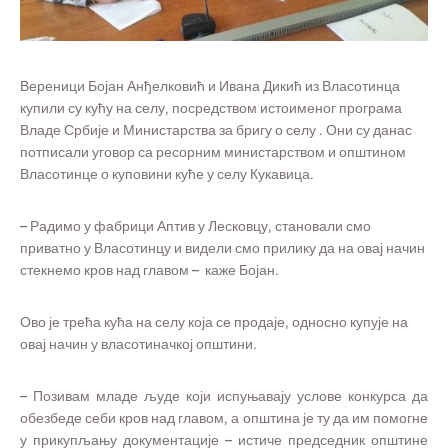
Вереници Бојан Анђелковић и Ивана Дикић из Власотинца
купили су кућу на селу, посредством истоименог програма
Владе Србије и Министарства за бригу о селу . Они су данас
потписали уговор са ресорним министарством и општином
Власотинце о куповини куће у селу Кукавица.
– Радимо у фабрици Аптив у Лесковцу, становали смо
приватно у Власотинцу и видели смо прилику да на овај начин
стекнемо кров над главом – каже Бојан.
Ово је трећа кућа на селу која се продаје, односно купује на
овај начин у власотиначкој општини.
– Позивам младе људе који испуњавају услове конкурса да
обезбеде себи кров над главом, а општина је ту да им помогне
у прикупљању документације – истиче председник општине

—————

▸ Work required:
Could you write out the data again, substituting "сопствени дом" for "кров над главом" everywhere and keeping everything else the same, with the picture left out?

▸ Result of this exercise:
Вереници Бојан Анђелковић и Ивана Дикић из Власотинца
купили су кућу на селу, посредством истоименог програма
Владе Србије и Министарства за бригу о селу . Они су данас
потписали уговор са ресорним министарством и општином
Власотинце о куповини куће у селу Кукавица.
– Радимо у фабрици Аптив у Лесковцу, становали смо
приватно у Власотинцу и видели смо прилику да на овај начин
стекнемо сопствени дом – каже Бојан.
Ово је трећа кућа на селу која се продаје, односно купује на
овај начин у власотиначкој општини.
– Позивам младе људе који испуњавају услове конкурса да
обезбеде себи сопствени дом, а општина је ту да им помогне
у прикупљању документације – истиче председник општине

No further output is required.